> **Task details**: Transcribe word for word the lines below from the line with "7 أسباب تجعلك تغير نظرتك" through the line with "核心痛点与复杂工况下的应用难点有着极为敏锐的洞察。", ends included.

Recorded data:
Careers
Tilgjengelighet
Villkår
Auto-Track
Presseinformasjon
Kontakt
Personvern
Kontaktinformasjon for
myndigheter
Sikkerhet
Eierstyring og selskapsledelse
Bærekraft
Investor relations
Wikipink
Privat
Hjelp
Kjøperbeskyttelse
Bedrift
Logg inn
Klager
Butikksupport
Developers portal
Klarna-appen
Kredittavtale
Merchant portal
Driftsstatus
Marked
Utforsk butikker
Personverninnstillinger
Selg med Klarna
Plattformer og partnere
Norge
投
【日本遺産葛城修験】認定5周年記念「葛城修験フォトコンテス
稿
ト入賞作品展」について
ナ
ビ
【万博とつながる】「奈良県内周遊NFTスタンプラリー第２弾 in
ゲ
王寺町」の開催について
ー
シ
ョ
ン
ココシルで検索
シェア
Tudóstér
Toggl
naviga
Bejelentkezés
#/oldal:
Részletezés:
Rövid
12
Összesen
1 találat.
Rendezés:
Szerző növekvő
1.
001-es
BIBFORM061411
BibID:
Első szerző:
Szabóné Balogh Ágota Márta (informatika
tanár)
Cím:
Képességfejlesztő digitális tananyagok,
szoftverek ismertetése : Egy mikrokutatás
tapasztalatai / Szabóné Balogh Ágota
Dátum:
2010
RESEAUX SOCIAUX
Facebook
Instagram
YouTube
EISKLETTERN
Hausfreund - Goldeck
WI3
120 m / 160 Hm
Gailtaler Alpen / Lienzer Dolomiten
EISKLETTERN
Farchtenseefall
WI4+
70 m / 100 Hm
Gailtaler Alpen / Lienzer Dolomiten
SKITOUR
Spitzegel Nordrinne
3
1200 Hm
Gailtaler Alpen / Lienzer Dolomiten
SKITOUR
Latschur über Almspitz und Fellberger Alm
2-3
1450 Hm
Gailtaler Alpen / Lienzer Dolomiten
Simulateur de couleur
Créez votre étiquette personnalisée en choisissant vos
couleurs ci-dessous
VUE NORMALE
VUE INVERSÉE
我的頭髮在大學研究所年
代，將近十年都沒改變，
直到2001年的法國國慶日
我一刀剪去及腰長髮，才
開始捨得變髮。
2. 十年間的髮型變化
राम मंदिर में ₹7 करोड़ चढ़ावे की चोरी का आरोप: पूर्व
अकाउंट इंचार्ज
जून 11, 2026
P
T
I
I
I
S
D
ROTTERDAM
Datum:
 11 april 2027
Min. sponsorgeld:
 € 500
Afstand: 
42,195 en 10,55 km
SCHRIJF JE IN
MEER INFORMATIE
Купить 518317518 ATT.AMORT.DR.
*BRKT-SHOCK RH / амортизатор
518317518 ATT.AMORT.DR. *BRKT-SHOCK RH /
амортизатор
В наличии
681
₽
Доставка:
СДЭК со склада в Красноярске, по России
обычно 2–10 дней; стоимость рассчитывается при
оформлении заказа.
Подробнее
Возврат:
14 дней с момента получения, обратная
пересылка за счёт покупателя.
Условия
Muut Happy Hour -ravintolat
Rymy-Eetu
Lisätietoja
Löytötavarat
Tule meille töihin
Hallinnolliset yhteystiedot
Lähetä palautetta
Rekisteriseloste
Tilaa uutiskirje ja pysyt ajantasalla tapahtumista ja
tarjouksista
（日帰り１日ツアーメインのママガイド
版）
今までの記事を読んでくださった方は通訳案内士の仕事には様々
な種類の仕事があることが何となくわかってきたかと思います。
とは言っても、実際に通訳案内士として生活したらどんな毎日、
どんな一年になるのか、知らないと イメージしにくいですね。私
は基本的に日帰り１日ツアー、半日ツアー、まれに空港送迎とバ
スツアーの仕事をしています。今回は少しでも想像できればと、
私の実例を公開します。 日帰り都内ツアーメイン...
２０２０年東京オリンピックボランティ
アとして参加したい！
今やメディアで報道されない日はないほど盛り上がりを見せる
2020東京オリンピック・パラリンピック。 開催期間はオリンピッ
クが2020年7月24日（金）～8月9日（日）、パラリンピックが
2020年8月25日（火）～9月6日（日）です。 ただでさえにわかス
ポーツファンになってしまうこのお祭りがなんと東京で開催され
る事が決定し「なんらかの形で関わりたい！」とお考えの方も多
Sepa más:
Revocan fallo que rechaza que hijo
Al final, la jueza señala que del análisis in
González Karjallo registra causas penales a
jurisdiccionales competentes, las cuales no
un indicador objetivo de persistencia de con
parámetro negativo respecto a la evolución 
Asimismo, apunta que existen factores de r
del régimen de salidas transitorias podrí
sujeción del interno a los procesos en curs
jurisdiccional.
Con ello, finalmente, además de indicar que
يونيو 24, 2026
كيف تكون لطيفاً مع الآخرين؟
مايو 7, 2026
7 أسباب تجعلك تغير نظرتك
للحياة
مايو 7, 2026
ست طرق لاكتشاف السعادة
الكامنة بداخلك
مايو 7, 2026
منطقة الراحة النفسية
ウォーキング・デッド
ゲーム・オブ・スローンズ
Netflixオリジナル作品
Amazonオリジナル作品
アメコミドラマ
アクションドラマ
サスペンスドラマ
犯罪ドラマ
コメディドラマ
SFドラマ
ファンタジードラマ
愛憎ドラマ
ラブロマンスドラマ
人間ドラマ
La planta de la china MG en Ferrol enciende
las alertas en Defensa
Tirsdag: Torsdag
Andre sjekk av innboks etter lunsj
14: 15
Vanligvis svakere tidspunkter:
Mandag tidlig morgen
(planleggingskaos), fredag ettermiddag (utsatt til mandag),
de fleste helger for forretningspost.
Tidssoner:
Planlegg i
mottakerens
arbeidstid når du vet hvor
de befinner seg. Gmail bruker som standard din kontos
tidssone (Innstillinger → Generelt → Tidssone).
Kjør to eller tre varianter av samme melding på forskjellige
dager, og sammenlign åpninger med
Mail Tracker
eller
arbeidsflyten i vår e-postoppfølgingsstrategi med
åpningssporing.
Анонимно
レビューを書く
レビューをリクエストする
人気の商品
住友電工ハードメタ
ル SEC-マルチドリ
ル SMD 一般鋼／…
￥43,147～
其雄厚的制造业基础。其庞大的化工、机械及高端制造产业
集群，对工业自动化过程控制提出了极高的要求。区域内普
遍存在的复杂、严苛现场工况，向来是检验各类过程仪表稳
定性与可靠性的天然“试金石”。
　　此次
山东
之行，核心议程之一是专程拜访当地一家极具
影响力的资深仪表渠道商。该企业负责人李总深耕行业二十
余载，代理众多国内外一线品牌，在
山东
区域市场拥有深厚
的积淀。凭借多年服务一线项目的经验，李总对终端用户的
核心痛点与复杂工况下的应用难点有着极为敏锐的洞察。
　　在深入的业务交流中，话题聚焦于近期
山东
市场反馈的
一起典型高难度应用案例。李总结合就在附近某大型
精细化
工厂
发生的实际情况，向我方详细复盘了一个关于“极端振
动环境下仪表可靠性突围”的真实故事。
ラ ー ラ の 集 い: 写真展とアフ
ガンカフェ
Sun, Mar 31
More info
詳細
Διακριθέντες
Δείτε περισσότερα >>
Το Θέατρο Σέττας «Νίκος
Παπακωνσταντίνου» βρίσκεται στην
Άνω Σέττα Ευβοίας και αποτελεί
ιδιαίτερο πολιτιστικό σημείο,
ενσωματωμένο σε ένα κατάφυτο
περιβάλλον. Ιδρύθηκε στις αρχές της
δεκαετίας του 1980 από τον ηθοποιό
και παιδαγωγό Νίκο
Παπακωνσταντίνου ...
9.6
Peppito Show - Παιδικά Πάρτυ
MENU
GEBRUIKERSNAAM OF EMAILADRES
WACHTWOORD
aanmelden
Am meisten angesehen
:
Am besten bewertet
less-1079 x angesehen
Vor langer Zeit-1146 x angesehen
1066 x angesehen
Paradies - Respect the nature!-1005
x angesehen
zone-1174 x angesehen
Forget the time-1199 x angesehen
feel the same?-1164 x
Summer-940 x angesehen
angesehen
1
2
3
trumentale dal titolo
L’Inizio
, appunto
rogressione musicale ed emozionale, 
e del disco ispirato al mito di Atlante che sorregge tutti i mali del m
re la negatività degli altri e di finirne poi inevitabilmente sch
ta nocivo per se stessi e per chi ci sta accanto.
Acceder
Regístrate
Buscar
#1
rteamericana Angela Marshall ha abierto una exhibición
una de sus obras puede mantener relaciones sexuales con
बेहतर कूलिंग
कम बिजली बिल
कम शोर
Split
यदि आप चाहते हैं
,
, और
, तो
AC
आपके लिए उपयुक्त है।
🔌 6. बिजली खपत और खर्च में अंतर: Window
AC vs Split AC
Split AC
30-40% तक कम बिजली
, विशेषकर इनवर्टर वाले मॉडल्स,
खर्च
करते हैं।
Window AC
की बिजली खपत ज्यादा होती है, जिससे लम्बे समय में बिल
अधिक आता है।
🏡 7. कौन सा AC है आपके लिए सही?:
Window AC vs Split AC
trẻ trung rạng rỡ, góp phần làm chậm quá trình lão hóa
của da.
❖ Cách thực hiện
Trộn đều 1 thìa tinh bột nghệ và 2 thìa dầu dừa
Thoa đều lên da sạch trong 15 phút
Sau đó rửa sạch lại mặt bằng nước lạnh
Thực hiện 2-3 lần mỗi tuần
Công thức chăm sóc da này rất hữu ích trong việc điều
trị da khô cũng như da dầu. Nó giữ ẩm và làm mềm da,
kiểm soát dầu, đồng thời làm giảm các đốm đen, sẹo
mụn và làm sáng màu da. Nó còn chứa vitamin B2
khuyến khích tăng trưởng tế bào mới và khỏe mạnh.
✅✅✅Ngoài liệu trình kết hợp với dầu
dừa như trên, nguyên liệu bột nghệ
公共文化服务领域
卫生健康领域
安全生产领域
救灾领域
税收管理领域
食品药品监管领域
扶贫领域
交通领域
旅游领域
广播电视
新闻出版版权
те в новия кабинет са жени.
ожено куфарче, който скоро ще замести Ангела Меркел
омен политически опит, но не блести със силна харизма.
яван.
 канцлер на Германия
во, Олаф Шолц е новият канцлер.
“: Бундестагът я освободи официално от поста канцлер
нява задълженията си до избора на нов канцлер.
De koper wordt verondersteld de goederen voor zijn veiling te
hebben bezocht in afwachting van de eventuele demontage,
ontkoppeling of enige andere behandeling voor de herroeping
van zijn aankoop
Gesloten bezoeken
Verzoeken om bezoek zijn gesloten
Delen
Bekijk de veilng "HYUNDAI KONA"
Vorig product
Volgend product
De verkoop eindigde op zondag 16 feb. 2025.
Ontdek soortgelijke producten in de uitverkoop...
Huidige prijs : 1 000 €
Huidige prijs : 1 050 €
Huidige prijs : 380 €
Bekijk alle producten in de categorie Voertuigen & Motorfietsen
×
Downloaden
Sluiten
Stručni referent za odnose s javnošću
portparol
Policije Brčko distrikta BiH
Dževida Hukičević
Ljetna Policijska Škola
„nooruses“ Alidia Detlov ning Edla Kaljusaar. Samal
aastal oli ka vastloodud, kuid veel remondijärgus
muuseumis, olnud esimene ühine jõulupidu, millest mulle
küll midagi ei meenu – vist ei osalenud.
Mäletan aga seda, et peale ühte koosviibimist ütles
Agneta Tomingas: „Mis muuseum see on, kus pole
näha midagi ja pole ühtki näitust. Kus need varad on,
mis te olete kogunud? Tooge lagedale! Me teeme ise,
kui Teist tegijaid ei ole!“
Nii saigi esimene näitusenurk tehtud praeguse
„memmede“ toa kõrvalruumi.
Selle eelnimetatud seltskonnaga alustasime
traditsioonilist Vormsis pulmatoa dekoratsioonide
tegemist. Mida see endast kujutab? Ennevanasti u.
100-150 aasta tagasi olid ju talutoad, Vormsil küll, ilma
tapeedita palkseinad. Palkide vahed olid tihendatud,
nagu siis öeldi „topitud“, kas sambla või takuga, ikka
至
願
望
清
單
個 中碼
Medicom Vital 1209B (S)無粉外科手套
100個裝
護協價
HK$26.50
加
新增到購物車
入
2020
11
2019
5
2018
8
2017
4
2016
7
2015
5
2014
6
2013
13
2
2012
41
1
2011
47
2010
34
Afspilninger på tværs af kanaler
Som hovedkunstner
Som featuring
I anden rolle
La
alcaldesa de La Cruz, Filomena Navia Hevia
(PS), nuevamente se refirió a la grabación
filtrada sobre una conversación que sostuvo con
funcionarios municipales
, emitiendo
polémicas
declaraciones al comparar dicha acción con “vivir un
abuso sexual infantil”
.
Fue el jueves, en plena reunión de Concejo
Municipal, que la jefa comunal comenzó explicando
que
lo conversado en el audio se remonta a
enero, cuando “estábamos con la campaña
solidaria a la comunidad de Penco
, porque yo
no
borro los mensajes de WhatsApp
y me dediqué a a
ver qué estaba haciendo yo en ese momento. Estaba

> **Solved problem**:
7 أسباب تجعلك تغير نظرتك
للحياة
مايو 7, 2026
ست طرق لاكتشاف السعادة
الكامنة بداخلك
مايو 7, 2026
منطقة الراحة النفسية
ウォーキング・デッド
ゲーム・オブ・スローンズ
Netflixオリジナル作品
Amazonオリジナル作品
アメコミドラマ
アクションドラマ
サスペンスドラマ
犯罪ドラマ
コメディドラマ
SFドラマ
ファンタジードラマ
愛憎ドラマ
ラブロマンスドラマ
人間ドラマ
La planta de la china MG en Ferrol enciende
las alertas en Defensa
Tirsdag: Torsdag
Andre sjekk av innboks etter lunsj
14: 15
Vanligvis svakere tidspunkter:
Mandag tidlig morgen
(planleggingskaos), fredag ettermiddag (utsatt til mandag),
de fleste helger for forretningspost.
Tidssoner:
Planlegg i
mottakerens
arbeidstid når du vet hvor
de befinner seg. Gmail bruker som standard din kontos
tidssone (Innstillinger → Generelt → Tidssone).
Kjør to eller tre varianter av samme melding på forskjellige
dager, og sammenlign åpninger med
Mail Tracker
eller
arbeidsflyten i vår e-postoppfølgingsstrategi med
åpningssporing.
Анонимно
レビューを書く
レビューをリクエストする
人気の商品
住友電工ハードメタ
ル SEC-マルチドリ
ル SMD 一般鋼／…
￥43,147～
其雄厚的制造业基础。其庞大的化工、机械及高端制造产业
集群，对工业自动化过程控制提出了极高的要求。区域内普
遍存在的复杂、严苛现场工况，向来是检验各类过程仪表稳
定性与可靠性的天然“试金石”。
　　此次
山东
之行，核心议程之一是专程拜访当地一家极具
影响力的资深仪表渠道商。该企业负责人李总深耕行业二十
余载，代理众多国内外一线品牌，在
山东
区域市场拥有深厚
的积淀。凭借多年服务一线项目的经验，李总对终端用户的
核心痛点与复杂工况下的应用难点有着极为敏锐的洞察。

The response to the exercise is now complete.